Not only do these products diverge in substance, they also diverge significantly in return and outcomes. A diversified equities portfolio will, over the long run, have an expected gain; a diversified sports betting portfolio (for the retail client) has an expected loss. Even a non-diversified equities portfolio has a distribution of outcomes that very rarely result in a 100% loss; each sports event contract has a binary outcome between 0 and 100%. From a problem gaming perspective, this is unconscionable. There is no combination of circumstances that could create a greater likelihood for a cataclysmic problem gaming epidemic than cross-selling customers a gambling product inside a source of significant asset storage. At their lowest point, a problem gambler in a spiral is forced to redeposit to a sportsbook, get more cash for the blackjack table, or contend with dwindling credit on an unregulated sportsbook, offering both prospective opportunities to walk away alongside monetary constraints in terms of liquidity. The brokerage/sportsbook prediction market tie-up eliminates this hurdle almost entirely in many cases given the propensity for users to store significantly greater assets in their brokerage accounts than they would hold in cash or a checking account.
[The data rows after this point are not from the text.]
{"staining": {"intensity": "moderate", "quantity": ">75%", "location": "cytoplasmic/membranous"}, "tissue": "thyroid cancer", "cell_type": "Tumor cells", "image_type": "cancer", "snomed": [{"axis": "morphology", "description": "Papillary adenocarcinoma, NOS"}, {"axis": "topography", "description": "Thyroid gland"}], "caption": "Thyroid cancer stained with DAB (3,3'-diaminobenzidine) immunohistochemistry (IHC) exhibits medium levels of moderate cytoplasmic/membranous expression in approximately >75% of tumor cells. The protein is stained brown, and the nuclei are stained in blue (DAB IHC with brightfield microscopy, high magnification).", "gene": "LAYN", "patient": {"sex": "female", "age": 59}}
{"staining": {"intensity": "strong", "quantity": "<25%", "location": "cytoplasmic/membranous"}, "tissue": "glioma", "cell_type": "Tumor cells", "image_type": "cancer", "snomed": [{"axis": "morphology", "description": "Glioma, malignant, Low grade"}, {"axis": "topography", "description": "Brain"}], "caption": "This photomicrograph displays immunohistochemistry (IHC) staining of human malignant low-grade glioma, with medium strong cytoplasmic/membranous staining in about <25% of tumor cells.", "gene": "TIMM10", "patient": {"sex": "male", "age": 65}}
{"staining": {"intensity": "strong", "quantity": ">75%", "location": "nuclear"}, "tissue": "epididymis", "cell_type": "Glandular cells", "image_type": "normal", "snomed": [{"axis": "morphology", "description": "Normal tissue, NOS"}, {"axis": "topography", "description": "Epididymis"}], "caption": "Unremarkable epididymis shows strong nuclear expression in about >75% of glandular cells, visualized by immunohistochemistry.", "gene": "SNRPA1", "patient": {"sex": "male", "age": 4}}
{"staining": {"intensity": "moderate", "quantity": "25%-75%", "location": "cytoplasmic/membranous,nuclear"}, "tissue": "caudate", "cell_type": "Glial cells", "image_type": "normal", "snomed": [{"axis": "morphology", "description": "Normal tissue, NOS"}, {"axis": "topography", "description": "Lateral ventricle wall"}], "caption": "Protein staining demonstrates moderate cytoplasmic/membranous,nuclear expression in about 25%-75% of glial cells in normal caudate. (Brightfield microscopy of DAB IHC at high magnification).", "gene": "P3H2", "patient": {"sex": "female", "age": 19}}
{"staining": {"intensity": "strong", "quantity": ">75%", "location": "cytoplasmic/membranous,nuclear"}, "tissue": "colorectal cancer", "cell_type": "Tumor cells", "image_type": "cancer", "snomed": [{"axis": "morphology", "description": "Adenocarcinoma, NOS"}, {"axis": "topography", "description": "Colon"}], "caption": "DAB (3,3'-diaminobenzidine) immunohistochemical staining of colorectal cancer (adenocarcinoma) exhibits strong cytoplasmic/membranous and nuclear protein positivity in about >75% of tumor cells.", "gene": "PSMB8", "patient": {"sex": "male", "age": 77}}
This tie up creates opportunity as well… opportunity for new problem gamblers to discover their addictive tendencies. The benefit of a sportsbook from a problem gambling perspective is that users know they are using a sportsbook and will be presented with sports betting optionality. Even users downloading Kalshi/Polymarket/Novig are aware that they are likely to be presented with the option to wager on sports. There is no expectation for a user with a brokerage app that they will be cross-sold sports betting through their interaction with the app. Not only does this partnership provide the option for users to bet on sports, it provides them with the temptation to do so. You didn’t go to the casino, fine, we’ll bring the casino to you. This, again, is challenging to defend even for the most ardent champions of a free market, of which I am one. Taking it one step further, users who have self-excluded from regulated sportsbooks are not protected from the cross-sell of sports betting. Imagine a world in which an individual self-excludes and rebuilds their life, only to be presented with the option to re-enter the sports betting ecosystem through an app that stores their savings. Not only have we brough the roulette table to the bank, we are now cross-selling the roulette table to people who have lost their life savings to the roulette table and have taken steps to prevent themselves from ending up in a similar position. Would you like to wager it all, the teller asks? Indefensible.